> DOCUMENT SEGMENT:
As of the 2020 census, 99.9% of residents lived in urban areas, while 0.1% lived in rural areas.

As of the 2020 census, there were 3,090 households in Valley Park, of which 26.3% had children under the age of 18 living in them. Of all households, 38.9% were married-couple households, 21.2% were households with a male householder and no spouse or partner present, and 31.7% were households with a female householder and no spouse or partner present. About 37.1% of all households were made up of individuals and 14.7% had someone living alone who was 65 years of age or older.

As of the 2020 census, there were 3,247 housing units, of which 4.8% were vacant. The homeowner vacancy rate was 1.6% and the rental vacancy rate was 6.8%.

===2010 census===
As of the census of 2010, there were 6,942 people, 2,974 households, and 1,640 families residing in the city. The population density was 1826.8 PD/sqmi. There were 3,209 housing units at an average density of 844.5 /sqmi. The racial makeup of the city was 85.1% White, 4.0% African American, 0.4% Native American, 6.3% Asian, 2.0% from other races, and 2.3% from two or more races. Hispanic or Latino of any race were 3.9% of the population.

> INFORMATION SHOWN:

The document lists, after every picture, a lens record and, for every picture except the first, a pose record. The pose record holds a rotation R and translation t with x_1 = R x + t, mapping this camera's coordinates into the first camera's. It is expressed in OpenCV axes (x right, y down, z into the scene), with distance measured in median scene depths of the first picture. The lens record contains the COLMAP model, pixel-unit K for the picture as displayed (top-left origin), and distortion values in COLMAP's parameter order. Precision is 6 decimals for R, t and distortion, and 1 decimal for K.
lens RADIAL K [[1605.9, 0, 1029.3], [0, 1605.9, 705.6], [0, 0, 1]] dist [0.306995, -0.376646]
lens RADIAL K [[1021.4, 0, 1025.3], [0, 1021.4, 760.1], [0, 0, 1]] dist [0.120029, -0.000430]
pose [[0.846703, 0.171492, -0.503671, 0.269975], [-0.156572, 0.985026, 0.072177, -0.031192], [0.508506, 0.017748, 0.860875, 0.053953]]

> TASK INSTRUCTIONS: Reproduce, word for word, the stretch of the Valley Park census text from "As of the 2020 census, 99.9%" through "rate was 6.8%.".

> OUTPUT FOR THIS EXERCISE:
As of the 2020 census, 99.9% of residents lived in urban areas, while 0.1% lived in rural areas.

As of the 2020 census, there were 3,090 households in Valley Park, of which 26.3% had children under the age of 18 living in them. Of all households, 38.9% were married-couple households, 21.2% were households with a male householder and no spouse or partner present, and 31.7% were households with a female householder and no spouse or partner present. About 37.1% of all households were made up of individuals and 14.7% had someone living alone who was 65 years of age or older.

As of the 2020 census, there were 3,247 housing units, of which 4.8% were vacant. The homeowner vacancy rate was 1.6% and the rental vacancy rate was 6.8%.